Job Description
Job DescriptionPurpose of the role
To apply software engineering techniques, automation, and best practices in incident response, to ensure the reliability, availability, and scalability of the systems, platforms, and technology through them.
Accountabilities
- Availability, performance, and scalability of systems and services through proactive monitoring, maintenance, and capacity planning.
- Resolution, analysis and response to system outages and disruptions, and implement measures to prevent similar incidents from recurring.
- Development of tools and scripts to automate operational processes, reducing manual workload, increasing efficiency, and improving system resilience.
- Monitoring and optimisation of system performance and resource usage, identify and address bottlenecks, and implement best practices for performance tuning.
- Collaboration with development teams to integrate best practices for reliability, scalability, and performance into the software development lifecycle, and work closely with other teams to ensure smooth and efficient operations.
- Stay informed of industry technology trends and innovations, and actively contribute to the organization's technology communities to foster a culture of technical excellence and growth.
Assistant Vice President Expectations
- Consult on complex issues; providing advice to People Leaders to support the resolution of escalated issues.
- Identify ways to mitigate risk and developing new policies/procedures in support of the control and governance agenda.
- Take ownership for managing risk and strengthening controls in relation to the work done.
- Perform work that is closely related to that of other areas, which requires understanding of how areas coordinate and contribute to the achievement of the objectives of the organisation sub-function.
- Collaborate with other areas of work, for business aligned support areas to keep up to speed with business activity and the business strategy.
- Engage in complex analysis of data from multiple sources of information, internal and external sources such as procedures and practises (in other areas, teams, companies, etc).to solve problems creatively and effectively.
- Communicate complex information. 'Complex' information could include sensitive information or information that is difficult to communicate because of its content or its audience.
- Influence or convince stakeholders to achieve outcomes.

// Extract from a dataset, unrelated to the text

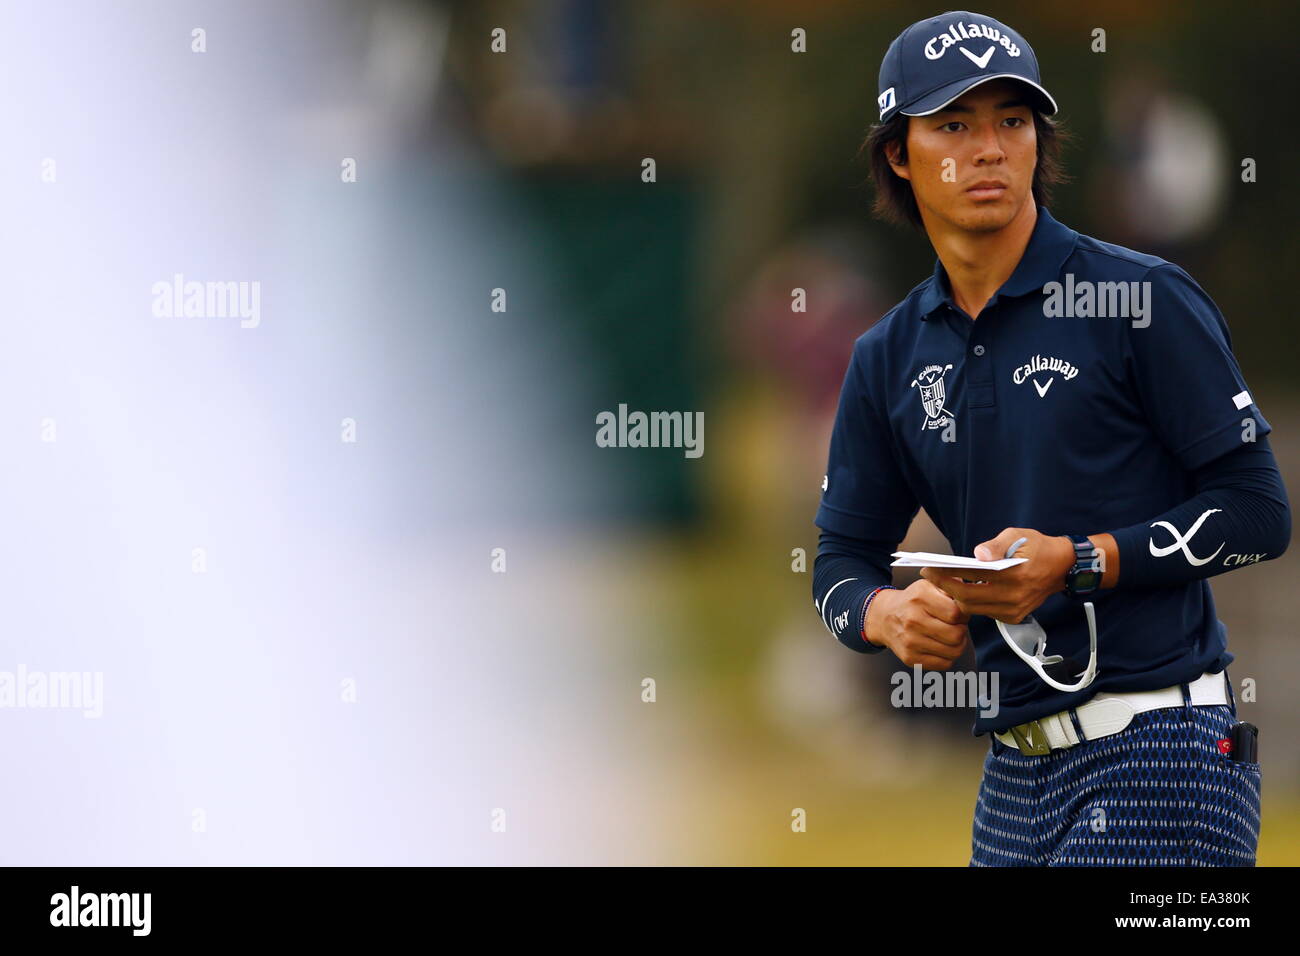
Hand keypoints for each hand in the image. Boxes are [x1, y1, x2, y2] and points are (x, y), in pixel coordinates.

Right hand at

All colleagues will be expected to demonstrate the Barclays Values of Respect, Integrity, Service, Excellence and Stewardship – our moral compass, helping us do what we believe is right. They will also be expected to demonstrate the Barclays Mindset – to Empower, Challenge and Drive – the operating manual for how we behave.

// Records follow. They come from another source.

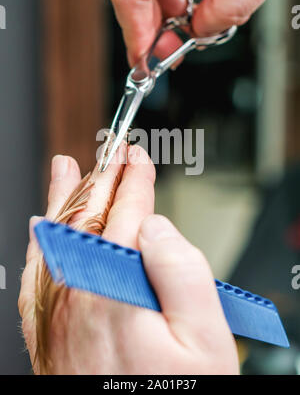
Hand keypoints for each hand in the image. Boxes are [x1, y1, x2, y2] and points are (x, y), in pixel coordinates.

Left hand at [19, 149, 238, 373]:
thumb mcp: (207, 341)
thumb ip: (182, 271)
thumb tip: (155, 227)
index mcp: (116, 290)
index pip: (127, 215)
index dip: (136, 181)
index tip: (139, 159)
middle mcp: (77, 294)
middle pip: (92, 216)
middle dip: (106, 178)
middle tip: (115, 151)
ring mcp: (55, 310)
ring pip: (58, 235)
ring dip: (65, 196)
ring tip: (67, 167)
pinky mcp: (45, 330)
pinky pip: (36, 270)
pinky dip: (39, 239)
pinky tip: (40, 223)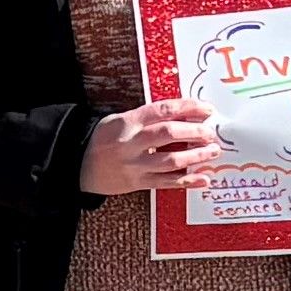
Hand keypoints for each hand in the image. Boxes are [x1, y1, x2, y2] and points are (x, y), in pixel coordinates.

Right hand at [77, 99, 221, 196]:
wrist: (78, 164)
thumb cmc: (104, 139)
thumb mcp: (121, 120)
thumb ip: (149, 118)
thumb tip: (186, 115)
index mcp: (128, 122)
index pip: (163, 110)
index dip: (188, 107)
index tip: (207, 109)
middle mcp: (132, 142)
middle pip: (168, 133)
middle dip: (195, 132)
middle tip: (211, 133)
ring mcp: (135, 165)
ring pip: (171, 160)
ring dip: (196, 156)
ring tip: (213, 151)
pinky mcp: (138, 183)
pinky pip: (166, 183)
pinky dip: (188, 182)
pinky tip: (204, 179)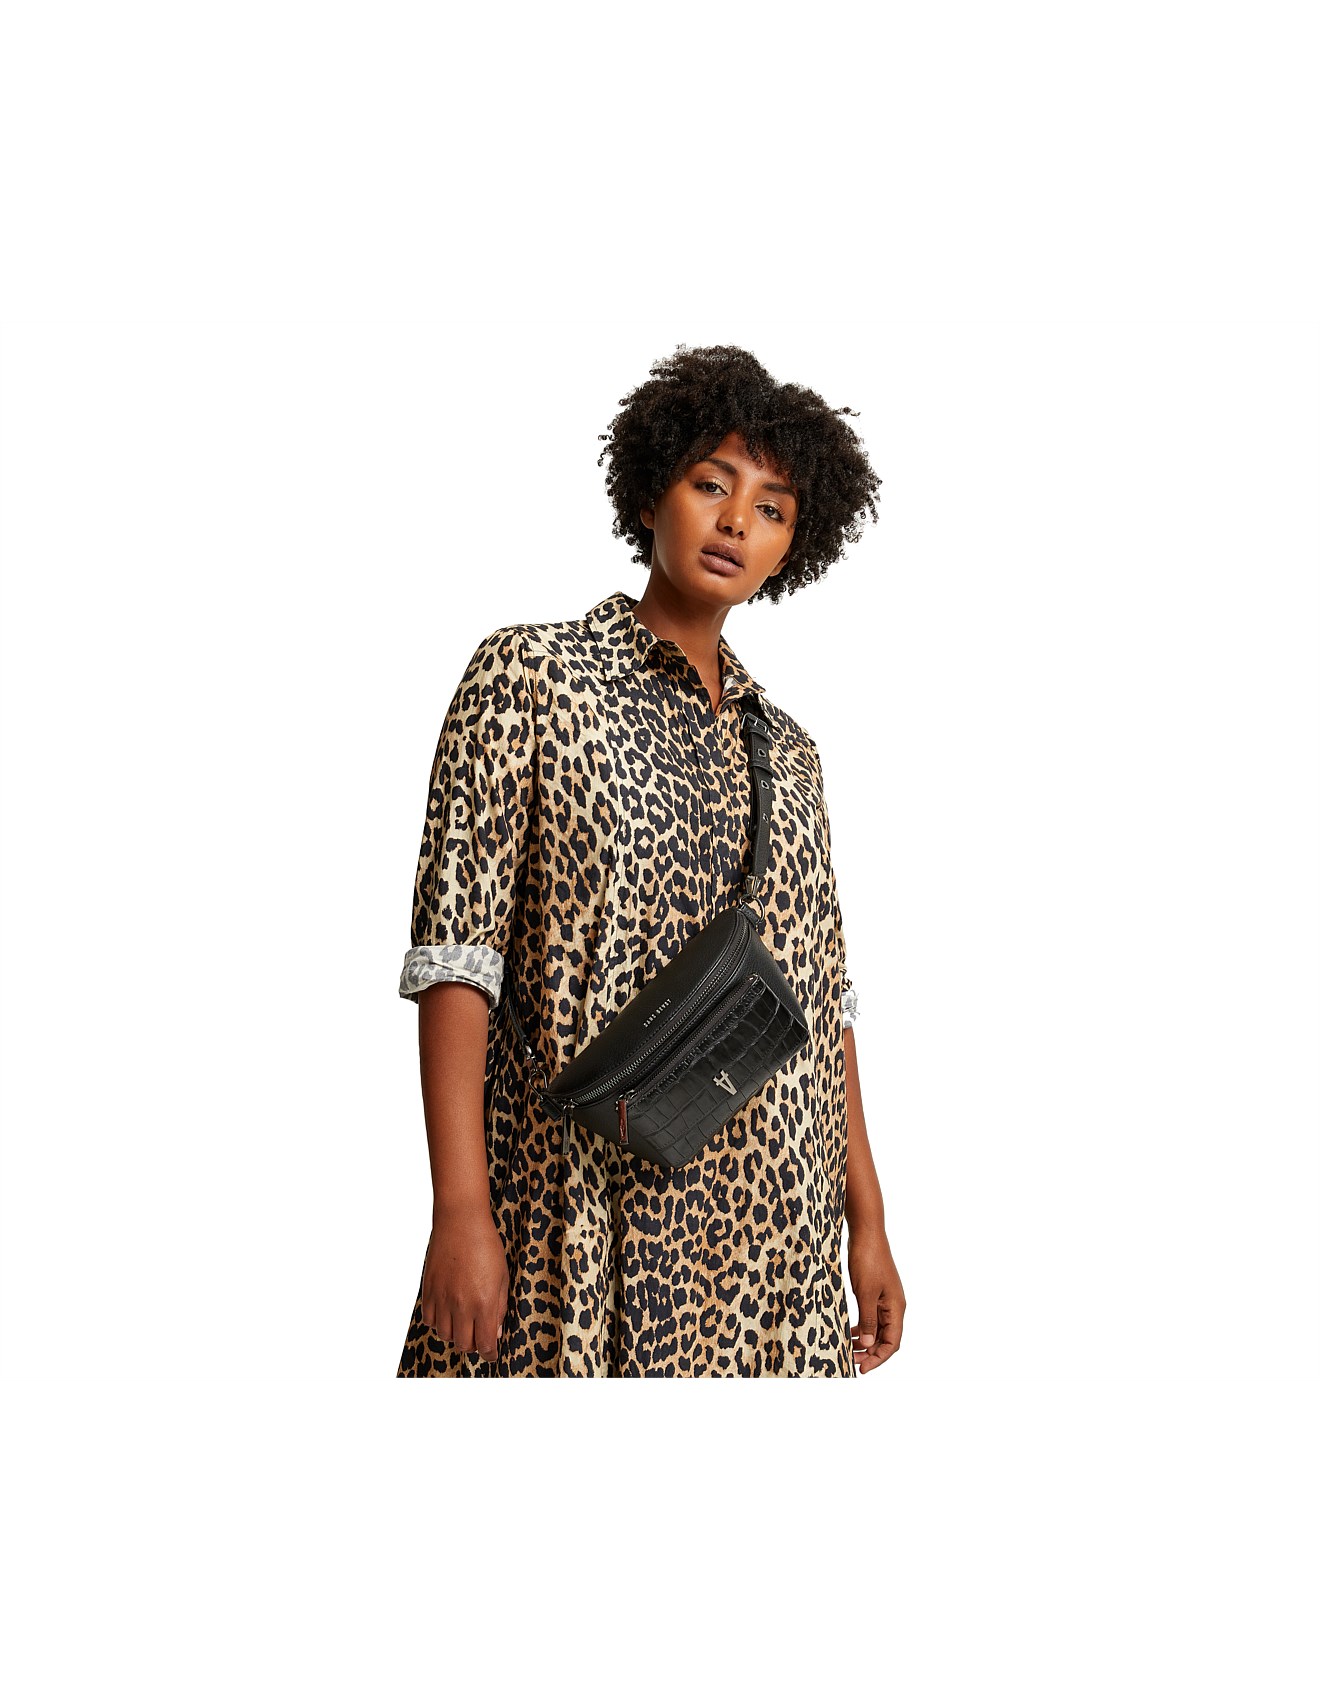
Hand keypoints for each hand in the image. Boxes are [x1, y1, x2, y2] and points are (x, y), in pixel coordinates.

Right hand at [421, 1201, 509, 1364]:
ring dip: (455, 1334)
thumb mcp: (502, 1277)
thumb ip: (499, 1307)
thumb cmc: (486, 1246)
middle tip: (479, 1335)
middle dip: (474, 1344)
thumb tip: (494, 1331)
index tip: (491, 1354)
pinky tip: (448, 1312)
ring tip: (464, 1322)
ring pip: (445, 1335)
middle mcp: (461, 1306)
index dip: (489, 1353)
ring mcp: (442, 1299)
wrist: (461, 1222)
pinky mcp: (429, 1290)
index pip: (484, 1344)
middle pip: (463, 1344)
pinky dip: (439, 1322)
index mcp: (483, 1303)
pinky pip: (430, 1320)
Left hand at [848, 1226, 905, 1373]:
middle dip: (871, 1354)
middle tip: (852, 1363)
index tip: (862, 1369)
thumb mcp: (865, 1292)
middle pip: (887, 1339)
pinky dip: (864, 1328)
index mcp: (896, 1308)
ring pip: (879, 1329)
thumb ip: (868, 1319)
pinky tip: (851, 1332)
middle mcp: (894, 1306)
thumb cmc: (867, 1260)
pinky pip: (873, 1317)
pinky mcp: (876, 1293)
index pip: (892, 1343)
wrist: (866, 1233)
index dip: (878, 1359)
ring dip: (867, 1342)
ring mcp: (886, 1299)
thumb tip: (869, 1345)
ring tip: (850, 1351)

Join us as a Site Reliability Engineer at Barclays where you'll spearhead the evolution of our digital landscape, driving innovation and excellence. You'll harness cutting-edge technology to revolutionise our digital offerings, ensuring unapparelled customer experiences.

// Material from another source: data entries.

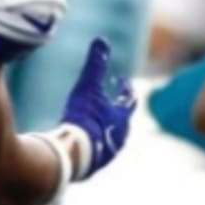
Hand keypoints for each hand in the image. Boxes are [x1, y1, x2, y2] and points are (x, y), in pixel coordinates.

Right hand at [59, 37, 135, 179]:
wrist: (74, 153)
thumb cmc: (84, 118)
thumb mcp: (88, 87)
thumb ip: (95, 65)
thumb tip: (101, 40)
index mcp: (122, 118)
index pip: (129, 99)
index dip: (124, 88)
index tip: (119, 81)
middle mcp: (120, 137)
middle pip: (122, 120)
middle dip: (116, 110)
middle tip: (110, 102)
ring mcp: (109, 153)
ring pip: (112, 137)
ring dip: (106, 128)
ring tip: (97, 123)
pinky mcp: (95, 165)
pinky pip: (98, 151)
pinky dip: (94, 143)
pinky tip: (85, 142)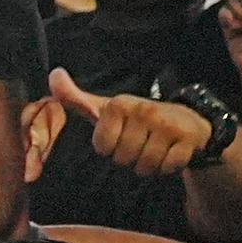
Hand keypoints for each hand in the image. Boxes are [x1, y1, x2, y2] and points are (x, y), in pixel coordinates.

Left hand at [53, 69, 224, 178]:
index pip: (102, 146)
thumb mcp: (105, 108)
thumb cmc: (137, 119)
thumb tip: (54, 75)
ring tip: (154, 149)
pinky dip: (167, 167)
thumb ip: (76, 98)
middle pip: (123, 158)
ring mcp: (168, 124)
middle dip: (130, 158)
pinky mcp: (188, 138)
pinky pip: (168, 167)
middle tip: (140, 144)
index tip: (120, 136)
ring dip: (148, 165)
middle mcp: (144, 110)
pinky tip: (170, 153)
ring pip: (145, 166)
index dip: (110, 148)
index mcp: (119, 104)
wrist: (186, 120)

You may be assessed on the key critical skills relevant for success in role, such as experience with programming languages in linux administrator , scripting language and Automation tools Ansible as well as job-specific technical skills.
- Experience in Linux administration
- Proficiency in one or more programming languages (Python, Ruby, Bash, PowerShell, PHP, etc)
- Proficiency in unix + scripting
- Strong understanding of Automation Tools – Ansible, Terraform or equivalent
- Experience working with container and orchestration (Docker, Kubernetes).
- Hands-on experience with CI/CD pipelines and tools (Git, GitLab, Jenkins)
- Familiarity with monitoring tools – Prometheus, Grafana, InfluxDB, Kapacitor
- Good understanding of system architecture, networking, and performance optimization
- Experience working with REST API development and Integration, Database management / Query language.
This role is based in Pune.